___ Excerpt

# AXLE pin craddle front casing 9N/8N



## Tiger Joe (Aug 15, 2020)

Rebuilding 9N front bushing and axle pin , someone put an 8N casing on it which is different than 9N and they have washers and spacers 2 long and short for axle pin. I have none in mine so I bpught 3 washers and a short spacer to take up free space in axle pin. Should I put on original casing or does it matter ?
Photo 1 and 2 are for 8N and is a cradle for 8N ,#1 is my 8N CRADLE ON MY 9n
#3 is a 9N cradle
The Last photo SHOWS an 8n AXLE, WASHERS (2) AND SPACER
Do I need these on my 9N since the cradle is a 8N?


----------



## sixbales (May 18, 2011)

Good Morning Tiger Joe,

Last year I changed the axle pin and bushing on my Ford 3600 tractor. No washers and no spacers. If you look at the attached parts diagrams for a 9N and 8N, you will see no washers or spacers. My axle is basically centered on the pin. The radius rods hold the axle relatively centered on the axle pin. There must be a difference in the 9N/8N support castings to cause someone to put washers and spacer on your axle pin? I would install a 9N support on your tractor and leave the washers/spacers off.









New Holland 9N - FORD 4 CYL AG TRACTOR(01/39 - 12/41) Parts


New Holland 9N - FORD 4 CYL AG TRACTOR(01/39 - 12/41) Parts



www.messicks.com













New Holland 8N - FORD 4 CYL AG TRACTOR(01/47 - 12/52) Parts


New Holland 8N - FORD 4 CYL AG TRACTOR(01/47 - 12/52) Parts



www.messicks.com


----------



## Tiger Joe (Aug 15, 2020)

sixbales said:


> Good Morning Tiger Joe,
> 
> Last year I changed the axle pin and bushing on my Ford 3600 tractor. No washers and no spacers. If you look at the attached parts diagrams for a 9N and 8N, you will see no washers or spacers. My axle is basically centered on the pin. The radius rods hold the axle relatively centered on the axle pin. There must be a difference in the 9N/8N support castings to cause someone to put washers and spacer on your axle pin? I would install a 9N support on your tractor and leave the washers/spacers off.

______
___ Rows

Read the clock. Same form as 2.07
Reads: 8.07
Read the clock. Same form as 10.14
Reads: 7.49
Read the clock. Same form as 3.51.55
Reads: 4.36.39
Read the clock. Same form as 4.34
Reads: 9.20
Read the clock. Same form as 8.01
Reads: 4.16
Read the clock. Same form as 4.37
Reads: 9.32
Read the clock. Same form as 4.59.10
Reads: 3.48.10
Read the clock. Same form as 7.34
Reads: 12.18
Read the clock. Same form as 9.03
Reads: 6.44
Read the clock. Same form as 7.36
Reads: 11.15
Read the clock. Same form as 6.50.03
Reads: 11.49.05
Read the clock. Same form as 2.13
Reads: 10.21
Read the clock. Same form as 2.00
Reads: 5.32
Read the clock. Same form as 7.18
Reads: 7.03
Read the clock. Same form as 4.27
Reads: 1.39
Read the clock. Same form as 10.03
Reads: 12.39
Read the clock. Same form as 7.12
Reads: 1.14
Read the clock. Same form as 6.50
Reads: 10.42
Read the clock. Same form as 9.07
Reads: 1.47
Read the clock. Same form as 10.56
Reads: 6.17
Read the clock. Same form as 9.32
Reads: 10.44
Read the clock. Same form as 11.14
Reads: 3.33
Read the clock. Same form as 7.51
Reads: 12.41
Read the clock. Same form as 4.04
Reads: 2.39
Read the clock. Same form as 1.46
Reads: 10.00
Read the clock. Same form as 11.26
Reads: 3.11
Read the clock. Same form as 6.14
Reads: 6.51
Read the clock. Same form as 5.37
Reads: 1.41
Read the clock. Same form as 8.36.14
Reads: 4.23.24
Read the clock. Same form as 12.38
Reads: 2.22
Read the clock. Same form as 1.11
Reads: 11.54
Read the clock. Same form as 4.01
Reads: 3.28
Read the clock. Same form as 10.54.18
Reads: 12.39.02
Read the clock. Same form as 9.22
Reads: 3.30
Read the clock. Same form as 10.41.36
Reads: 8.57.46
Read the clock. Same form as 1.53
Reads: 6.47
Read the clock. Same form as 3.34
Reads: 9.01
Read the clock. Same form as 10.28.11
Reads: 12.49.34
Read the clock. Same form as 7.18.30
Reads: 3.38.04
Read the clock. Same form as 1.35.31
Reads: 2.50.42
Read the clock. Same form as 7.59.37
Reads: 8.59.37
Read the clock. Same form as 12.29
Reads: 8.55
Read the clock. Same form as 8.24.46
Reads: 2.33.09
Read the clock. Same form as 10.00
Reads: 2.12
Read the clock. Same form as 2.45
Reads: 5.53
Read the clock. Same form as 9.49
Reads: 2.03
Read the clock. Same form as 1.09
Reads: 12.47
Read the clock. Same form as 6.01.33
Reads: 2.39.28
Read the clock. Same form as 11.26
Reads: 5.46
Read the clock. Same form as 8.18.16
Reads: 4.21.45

______

Prompt: Continue the forum thread about the 9N/8N axle pin cradle, starting after its last line.

Result for this task:
> 
> ...


The


----------



## Tiger Joe (Aug 15, 2020)

sixbales said:


> Good Morning Tiger Joe,
> 
> Last year I changed the axle pin and bushing on my Ford 3600 tractor. No washers and no spacers. If you look at the attached parts diagrams for a 9N and 8N, you will see no washers or spacers. My axle is basically centered on the pin. The radius rods hold the axle relatively centered on the axle pin. There must be a difference in the 9N/8N support castings to cause someone to put washers and spacer on your axle pin? I would install a 9N support on your tractor and leave the washers/spacers off.
> 
> ...


The smaller casing photo is my 9n with a 8n cradle , the 9n is square grey and has large hole at bottom for water 3rd photo and the plate is part of casing in front whereas the 8n you attach front plate over axle pin with bolt. I was told by OS the these washers and spacers reduce movement and prevent damage to arms, distributor, fan and radiator as it bounces up down etc...


----------



## sixbales (May 18, 2011)

I have never thought about it, but it appears to me that the designers/engineers allowed for the axle to move forward and aft as necessary plus rotation on the axle pin. The radius rods hold the axle relatively centered on the axle pin. I operate my tractor on flat land so I do not have much axle motion.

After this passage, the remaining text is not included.